TV-Debatte bei Anne Will Sehr viel Expertenwissen, wenige Fakten: Im Russland-Talk bei "Anne Will" gab es kaum Konkretes

  • von Andrea Zschocher
Anne Will
Anne Will und ihre Gäste im Studio diskutieren über den Putschversuch in Russland
© NDR/Wolfgang Borrs
Bei "Anne Will" war das Thema des Abends der Putschversuch in Russland. Doch dass es dazu nur wenige verifizierte Informationen gibt, wurde auch in der Sendung deutlich – und das erschwerte die Debatte.

Diese Sendung von Anne Will war ein Blick in die Glaskugel. "Machtkampf in Russland – Verliert Putin die Kontrolle?", unter dieser Frage stand die Talkshow. Und die Antwort: Alle hoffen auf eine Schwächung von Russlands Präsidenten, aber Genaues weiß niemand.

Zu Gast bei "Anne Will" waren:

  • Sabine Adler, Osteuropaexpertin beim Deutschlandradio, ehemalige Korrespondentin in Moskau
  • Lars Klingbeil (SPD), Parteivorsitzender
  • Roderich Kiesewetter (CDU), MdB, Außenpolitiker, Oberst a.D.
  • Steffen Mau, Soziologe an der Humboldt Universität zu Berlin
  • Carlo Masala, Professor für Internationale Politik an der Universität der Bundeswehr München
  • Zugeschaltet aus Moskau: Ina Ruck, Auslands-Korrespondentin der ARD in Moskau
  • Zugeschaltet aus Kiew: Vassili Golod, Ukraine-Korrespondent der ARD

Was alle Gäste Anne Wills an diesem Abend einte: Der Wunsch, dass Putin durch den Putschversuch von Prigoschin und seiner Wagner-Truppe geschwächt sei, dass der Anfang vom Ende bevorstehen würde. Lars Klingbeil war immerhin ehrlich genug, in seine Erläuterungen, warum er dieser Überzeugung ist, noch einzuflechten, dass eventuell sein Wunsch, er möge Recht haben, ihn Geschehnisse und Aussagen dementsprechend einordnen lässt.

Seine Annahme, dass der russische Präsident geschwächt aus dem Putschversuch hervorgehen könnte, fußt vor allem auf der Hoffnung, dass Russlands Eliten sich nicht mehr sicher fühlen und Putin misstrauen könnten. Das könnte seine Wiederwahl, die im nächsten Jahr bevorsteht, verhindern.

Wer wollte Prigoschin unterstützen?

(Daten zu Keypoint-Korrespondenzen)
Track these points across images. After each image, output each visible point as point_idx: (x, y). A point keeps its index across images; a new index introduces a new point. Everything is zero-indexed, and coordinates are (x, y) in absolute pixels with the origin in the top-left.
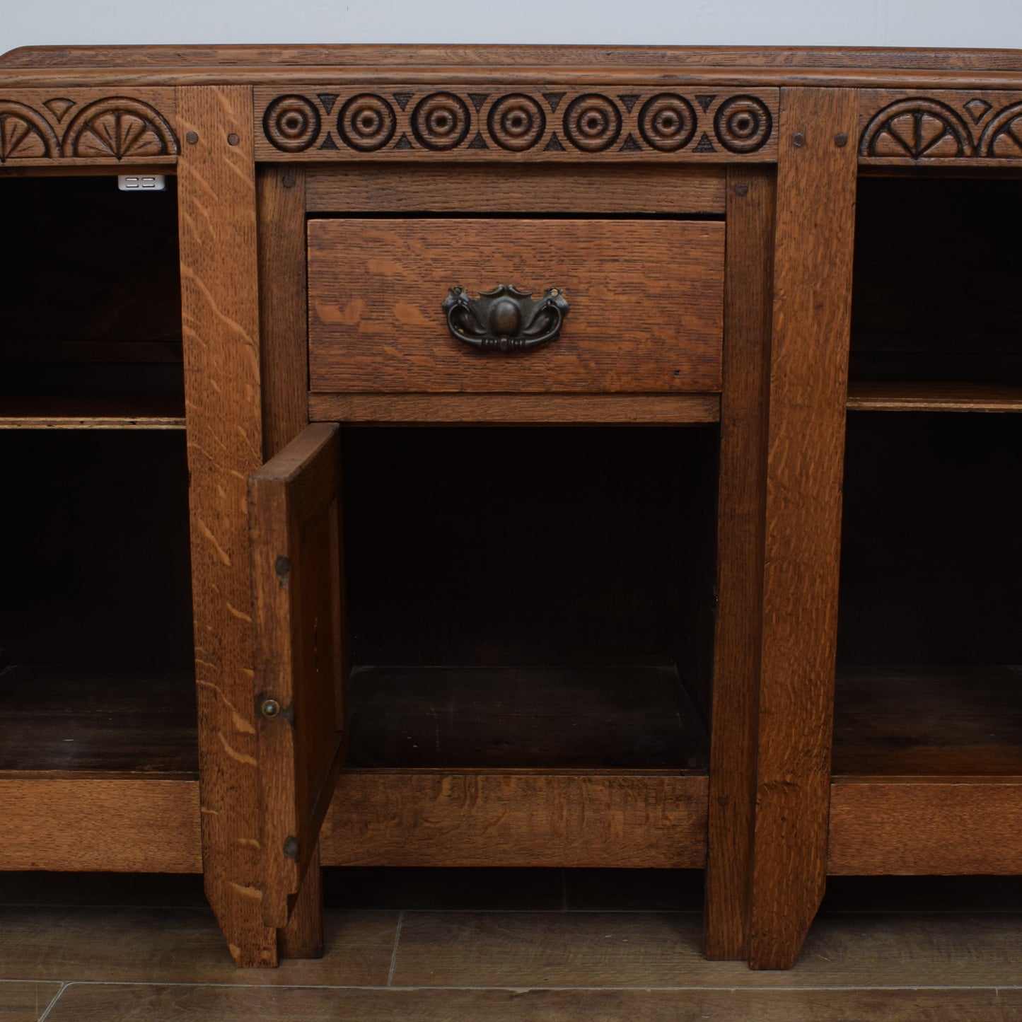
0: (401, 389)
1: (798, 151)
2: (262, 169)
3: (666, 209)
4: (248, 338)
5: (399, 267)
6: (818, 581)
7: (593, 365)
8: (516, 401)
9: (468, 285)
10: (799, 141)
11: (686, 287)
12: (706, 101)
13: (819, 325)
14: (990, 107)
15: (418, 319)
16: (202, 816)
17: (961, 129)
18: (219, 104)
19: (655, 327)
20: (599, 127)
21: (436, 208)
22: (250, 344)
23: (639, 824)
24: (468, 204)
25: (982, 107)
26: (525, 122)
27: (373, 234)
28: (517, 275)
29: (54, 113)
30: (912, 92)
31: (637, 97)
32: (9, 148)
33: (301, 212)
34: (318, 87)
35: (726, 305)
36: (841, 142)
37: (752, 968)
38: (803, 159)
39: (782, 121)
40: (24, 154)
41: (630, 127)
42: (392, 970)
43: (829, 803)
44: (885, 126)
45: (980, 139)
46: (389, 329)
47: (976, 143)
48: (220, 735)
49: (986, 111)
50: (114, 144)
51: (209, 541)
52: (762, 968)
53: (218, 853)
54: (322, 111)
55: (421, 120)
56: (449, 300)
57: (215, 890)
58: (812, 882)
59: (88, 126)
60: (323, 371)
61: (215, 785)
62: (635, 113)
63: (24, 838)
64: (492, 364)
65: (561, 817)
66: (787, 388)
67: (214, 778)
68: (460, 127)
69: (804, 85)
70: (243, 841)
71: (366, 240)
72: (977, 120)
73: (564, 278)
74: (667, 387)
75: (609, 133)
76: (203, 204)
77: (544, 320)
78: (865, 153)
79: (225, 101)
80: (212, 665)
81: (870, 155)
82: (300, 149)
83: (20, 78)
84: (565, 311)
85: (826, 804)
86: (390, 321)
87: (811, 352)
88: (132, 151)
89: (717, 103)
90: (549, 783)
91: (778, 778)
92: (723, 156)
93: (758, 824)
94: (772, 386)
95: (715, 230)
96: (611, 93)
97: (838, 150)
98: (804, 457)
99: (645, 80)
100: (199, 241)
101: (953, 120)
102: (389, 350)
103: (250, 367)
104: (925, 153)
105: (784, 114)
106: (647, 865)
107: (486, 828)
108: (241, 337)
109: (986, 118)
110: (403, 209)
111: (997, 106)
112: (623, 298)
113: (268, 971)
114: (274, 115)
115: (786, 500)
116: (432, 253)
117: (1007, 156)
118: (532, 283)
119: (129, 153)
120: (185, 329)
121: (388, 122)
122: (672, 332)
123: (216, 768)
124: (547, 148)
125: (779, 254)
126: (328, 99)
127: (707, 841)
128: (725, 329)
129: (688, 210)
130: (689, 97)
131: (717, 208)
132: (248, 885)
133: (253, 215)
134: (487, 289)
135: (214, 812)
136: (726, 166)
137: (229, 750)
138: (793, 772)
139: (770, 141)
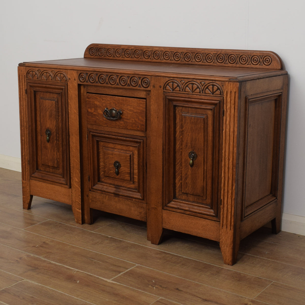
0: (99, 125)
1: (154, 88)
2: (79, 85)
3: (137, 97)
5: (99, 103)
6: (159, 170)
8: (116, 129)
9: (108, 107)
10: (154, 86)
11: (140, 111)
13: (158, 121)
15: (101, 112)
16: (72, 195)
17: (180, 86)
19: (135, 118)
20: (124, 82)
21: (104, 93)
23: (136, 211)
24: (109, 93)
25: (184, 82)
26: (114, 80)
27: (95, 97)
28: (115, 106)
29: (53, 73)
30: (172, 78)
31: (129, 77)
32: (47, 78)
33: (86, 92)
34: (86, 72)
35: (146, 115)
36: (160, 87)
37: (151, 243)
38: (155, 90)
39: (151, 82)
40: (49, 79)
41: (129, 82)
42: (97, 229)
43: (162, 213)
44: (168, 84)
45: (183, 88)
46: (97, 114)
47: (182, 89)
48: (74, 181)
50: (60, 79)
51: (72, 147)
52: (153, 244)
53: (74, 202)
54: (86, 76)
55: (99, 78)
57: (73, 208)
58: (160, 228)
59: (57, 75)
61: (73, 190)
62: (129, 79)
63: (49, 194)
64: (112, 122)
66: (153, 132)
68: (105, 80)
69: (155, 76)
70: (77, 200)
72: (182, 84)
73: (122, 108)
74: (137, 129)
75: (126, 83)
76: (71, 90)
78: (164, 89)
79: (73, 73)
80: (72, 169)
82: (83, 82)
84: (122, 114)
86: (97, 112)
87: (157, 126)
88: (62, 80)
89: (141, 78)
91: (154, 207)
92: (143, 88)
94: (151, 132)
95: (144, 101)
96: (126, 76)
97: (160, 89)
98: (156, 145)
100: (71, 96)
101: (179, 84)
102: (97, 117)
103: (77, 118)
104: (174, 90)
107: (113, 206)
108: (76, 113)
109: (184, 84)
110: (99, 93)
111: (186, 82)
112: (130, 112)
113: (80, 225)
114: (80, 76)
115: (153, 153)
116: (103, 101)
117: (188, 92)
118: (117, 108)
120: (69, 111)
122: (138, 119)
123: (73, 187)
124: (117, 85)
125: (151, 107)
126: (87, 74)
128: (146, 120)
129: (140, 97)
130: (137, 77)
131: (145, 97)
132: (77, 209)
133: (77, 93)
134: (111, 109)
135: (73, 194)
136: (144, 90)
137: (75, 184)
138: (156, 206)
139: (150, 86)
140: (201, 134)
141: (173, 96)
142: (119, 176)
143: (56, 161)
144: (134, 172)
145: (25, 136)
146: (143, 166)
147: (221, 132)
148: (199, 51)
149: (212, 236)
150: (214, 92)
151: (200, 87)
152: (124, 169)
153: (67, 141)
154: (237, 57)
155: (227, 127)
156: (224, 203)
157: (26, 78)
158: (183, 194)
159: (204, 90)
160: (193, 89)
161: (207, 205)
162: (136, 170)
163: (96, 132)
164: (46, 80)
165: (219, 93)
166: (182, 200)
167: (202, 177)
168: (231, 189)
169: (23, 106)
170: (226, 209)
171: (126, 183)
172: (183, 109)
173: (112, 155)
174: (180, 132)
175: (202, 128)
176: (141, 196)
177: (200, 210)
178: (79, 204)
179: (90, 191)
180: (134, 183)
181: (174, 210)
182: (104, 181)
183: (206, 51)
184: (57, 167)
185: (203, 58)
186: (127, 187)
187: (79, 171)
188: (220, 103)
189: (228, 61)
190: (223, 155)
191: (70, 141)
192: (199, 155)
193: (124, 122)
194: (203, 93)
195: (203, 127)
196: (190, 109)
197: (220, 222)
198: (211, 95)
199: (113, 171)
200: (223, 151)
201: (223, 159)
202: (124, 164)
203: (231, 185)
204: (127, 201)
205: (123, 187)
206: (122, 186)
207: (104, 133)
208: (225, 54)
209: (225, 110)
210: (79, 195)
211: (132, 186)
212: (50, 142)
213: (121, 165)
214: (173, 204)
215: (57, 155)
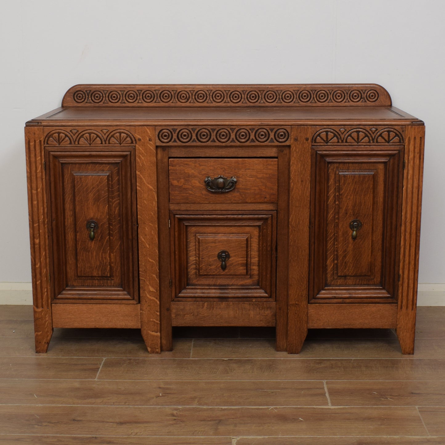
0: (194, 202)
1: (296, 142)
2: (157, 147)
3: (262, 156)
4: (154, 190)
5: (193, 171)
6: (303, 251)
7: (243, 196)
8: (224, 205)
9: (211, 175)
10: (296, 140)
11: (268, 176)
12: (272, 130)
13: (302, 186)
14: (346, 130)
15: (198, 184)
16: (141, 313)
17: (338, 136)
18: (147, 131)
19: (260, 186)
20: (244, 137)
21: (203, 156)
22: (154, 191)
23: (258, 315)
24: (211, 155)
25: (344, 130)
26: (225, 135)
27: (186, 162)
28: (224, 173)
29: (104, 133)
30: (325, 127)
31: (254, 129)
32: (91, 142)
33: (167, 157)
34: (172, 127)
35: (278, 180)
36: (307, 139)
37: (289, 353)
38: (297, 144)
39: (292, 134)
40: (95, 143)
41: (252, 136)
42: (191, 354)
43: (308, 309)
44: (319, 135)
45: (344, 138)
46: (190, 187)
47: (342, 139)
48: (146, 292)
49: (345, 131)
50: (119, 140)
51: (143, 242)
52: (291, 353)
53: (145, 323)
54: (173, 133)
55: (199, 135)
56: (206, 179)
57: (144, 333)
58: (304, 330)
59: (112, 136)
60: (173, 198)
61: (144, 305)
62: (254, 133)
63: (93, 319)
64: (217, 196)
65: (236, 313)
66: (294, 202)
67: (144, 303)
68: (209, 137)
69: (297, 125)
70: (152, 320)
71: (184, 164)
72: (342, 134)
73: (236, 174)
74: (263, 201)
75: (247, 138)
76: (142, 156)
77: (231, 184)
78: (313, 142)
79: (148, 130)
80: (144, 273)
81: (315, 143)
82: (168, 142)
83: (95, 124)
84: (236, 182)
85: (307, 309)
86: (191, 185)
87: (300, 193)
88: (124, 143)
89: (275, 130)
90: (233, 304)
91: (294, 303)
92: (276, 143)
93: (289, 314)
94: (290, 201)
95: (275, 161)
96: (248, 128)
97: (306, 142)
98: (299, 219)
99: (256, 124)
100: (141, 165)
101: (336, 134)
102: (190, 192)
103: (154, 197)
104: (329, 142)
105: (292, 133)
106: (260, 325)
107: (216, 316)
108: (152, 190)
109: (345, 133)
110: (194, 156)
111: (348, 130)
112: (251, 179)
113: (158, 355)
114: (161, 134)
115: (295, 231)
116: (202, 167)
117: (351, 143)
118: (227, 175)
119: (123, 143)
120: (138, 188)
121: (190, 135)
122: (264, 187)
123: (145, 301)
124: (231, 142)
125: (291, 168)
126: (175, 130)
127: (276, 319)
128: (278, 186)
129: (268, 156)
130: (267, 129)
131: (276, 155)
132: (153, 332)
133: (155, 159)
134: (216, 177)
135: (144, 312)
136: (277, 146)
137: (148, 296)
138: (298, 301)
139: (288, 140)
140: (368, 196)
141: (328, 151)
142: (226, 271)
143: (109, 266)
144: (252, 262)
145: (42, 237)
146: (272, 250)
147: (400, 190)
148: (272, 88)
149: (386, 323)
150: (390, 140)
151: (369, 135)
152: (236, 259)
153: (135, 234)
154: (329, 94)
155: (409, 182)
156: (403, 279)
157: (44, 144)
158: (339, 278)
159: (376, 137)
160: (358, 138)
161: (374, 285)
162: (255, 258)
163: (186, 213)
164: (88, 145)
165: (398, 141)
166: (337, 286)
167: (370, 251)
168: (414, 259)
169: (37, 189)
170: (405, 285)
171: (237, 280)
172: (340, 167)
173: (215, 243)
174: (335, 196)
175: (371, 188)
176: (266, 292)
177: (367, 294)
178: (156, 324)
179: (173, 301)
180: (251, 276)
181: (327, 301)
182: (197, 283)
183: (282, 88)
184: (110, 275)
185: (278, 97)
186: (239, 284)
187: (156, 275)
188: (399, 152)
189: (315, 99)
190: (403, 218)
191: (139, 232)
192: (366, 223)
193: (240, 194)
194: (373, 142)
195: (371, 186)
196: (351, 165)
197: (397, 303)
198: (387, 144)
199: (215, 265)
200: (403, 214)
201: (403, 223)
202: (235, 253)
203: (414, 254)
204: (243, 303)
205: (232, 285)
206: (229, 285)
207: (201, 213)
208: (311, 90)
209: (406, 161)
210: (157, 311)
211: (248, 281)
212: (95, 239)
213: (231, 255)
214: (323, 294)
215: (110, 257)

==

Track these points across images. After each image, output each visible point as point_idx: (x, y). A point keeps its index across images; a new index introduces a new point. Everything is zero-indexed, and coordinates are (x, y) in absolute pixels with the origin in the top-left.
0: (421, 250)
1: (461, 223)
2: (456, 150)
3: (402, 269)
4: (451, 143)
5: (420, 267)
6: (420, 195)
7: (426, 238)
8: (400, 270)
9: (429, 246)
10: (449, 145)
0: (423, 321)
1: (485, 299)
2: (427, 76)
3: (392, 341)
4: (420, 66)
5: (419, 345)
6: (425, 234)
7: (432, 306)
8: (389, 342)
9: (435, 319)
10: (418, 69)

### Verständnisfragen
**A)** Gib an, unter welcher Frage die Talkshow laut dem Artikel über die Russland-Sendung bei Anne Will stand.
**B)** Zähle alle Gäste auf, die der Artikel über die Russland-Sendung bei Anne Will nennt, einschließlich der zugeschalteten.
**C)** Schreibe den Artikel über die Russland-Sendung bei Anne Will im Anschluss an seine letzte Zeile weiter.

### Antworten je Aufgabe
**A)** „Machtkampf in Russland – Verliert Putin die Kontrolle?“

**B)**
- Sabine Adler
- Lars Klingbeil
- Roderich Kiesewetter
- Steffen Mau
- Carlo Masala
- Ina Ruck
- Vassili Golod

**C)**
Der Professor für Internationale Politik an der Universität der Bundeswehr München, Carlo Masala, sah den Angriff Prigoschins vor allem als einen "Schlag ins Gesicht" Putins, dessen ganzer "Nimbus" darauf aufbaut, dass er sich als starker Mann inszeniert. Diese Inszenierung sei nun dahin. Die Osteuropaexpertin Sabine Adler führte aus, dass Prigoschin sich vor allem sehr sicher gefühlt haben muss, sie vermutet, dass amtierende Geheimdienste den Oligarchen unterstützt haben könnten.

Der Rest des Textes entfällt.